My current Tablet magazine column is on cyberbullying. My editor Liel and I strove for a Jewy take on the subject, but for better or worse, the piece is pretty universal. Right now one of the bullies we mentioned is tangling in the always-lively comments section. It is, um, not so civil!

Meanwhile, New York City’s Department of Education just proposed a change to the city schools’ Discipline Code: now cyberbullying (defined as “intimidating and bullying behavior through electronic communication”) will be subject to a disciplinary beat-down. According to our indispensable local resource Inside Schools, the new version of the code will also put more emphasis on “guidance measures (counseling, peer mediation, and parent outreach) when addressing student misconduct” — in other words, schools won’t rely as much on suspensions. Which I think sounds good — does anyone learn anything from a suspension, beyond “don’t get caught”? I can see counseling and perhaps parent outreach (though sadly not in the Beverly Hills case I wrote about, since the dad is as big a bully as his kid) having more impact than mediation — current research on bullying is that mediation is exactly the wrong way to go. Mediation assumes that both parties have a valid point of view, and bullying is closer to child abuse: it’s just WRONG. But Zero Tolerance policies aren’t a good approach either; if the punishment for bullying is always huge (longtime suspension or expulsion) kids may hesitate to report bullying for fear of retaliation, and kids who bully won’t learn strategies to change their behavior — they’ll just get booted.

Anyway, no kind of Discipline Code language would have had any impact in the Beverly Hills case, since the judge ruled that the YouTube video didn’t cause “substantial disruption” in school.

But the whole kerfuffle in Tablet’s comment section (I know, mah nishtanah) made me think about Gary Schmidt’s recent, wonderful middle grade novel The Wednesday Wars. (Get it for your kids! It won a Newbery Honor!) A boy has to figure out for himself what his definition of morality is in a very turbulent time (in his case, the Vietnam war…but today’s electronic frontier is pretty turbulent too). The book is fun, with lots of baseball and friendship and humor, but there’s a seriousness to it: part of growing up, for the hero, means realizing that he isn’t going to learn about morality from his rigid, blustery, intolerant father or weak mother. Sadly, that’s a lesson a lot of bullies — including the ones we wrote about at Tablet — could benefit from.

2 Comments

  1. Minnesota Mamaleh July 15, 2010 at 7:08 pm

    marjorie, this is a really thoughtful post on what is truly an ugly issue. as a former teacher and current mama it’s just plain old hard to think about. but so, so necessary.
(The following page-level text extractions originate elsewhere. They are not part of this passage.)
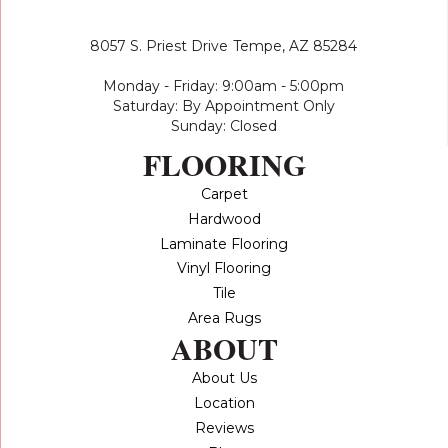
8057 S. Priest Drive
Tempe, AZ 85284
Monday - Friday: 9:00am - 5:00pm
Saturday: By Appointment Only
Sunday: Closed
FLOORING
Carpet
Hardwood
Laminate Flooring
Vinyl Flooring
Tile
Area Rugs
ABOUT
About Us
Location
Reviews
    thank you for the book suggestion, i am looking forward to reading it and sharing it with my children.

    and thank you also for the honest take: we *have* to change our approach in schools. kids spend so much of their time there and what a difference to would make to send a unified, educated message.

  2. marjorie July 17, 2010 at 9:34 am

    Hi Minne (heh) — figuring out how to create a compassionate community while not trampling individual rights is really tough — I’m not sure *how* schools should do it or where the lines should be drawn! But I’m glad you liked this piece better than the “why I don’t read mommyblogs” one.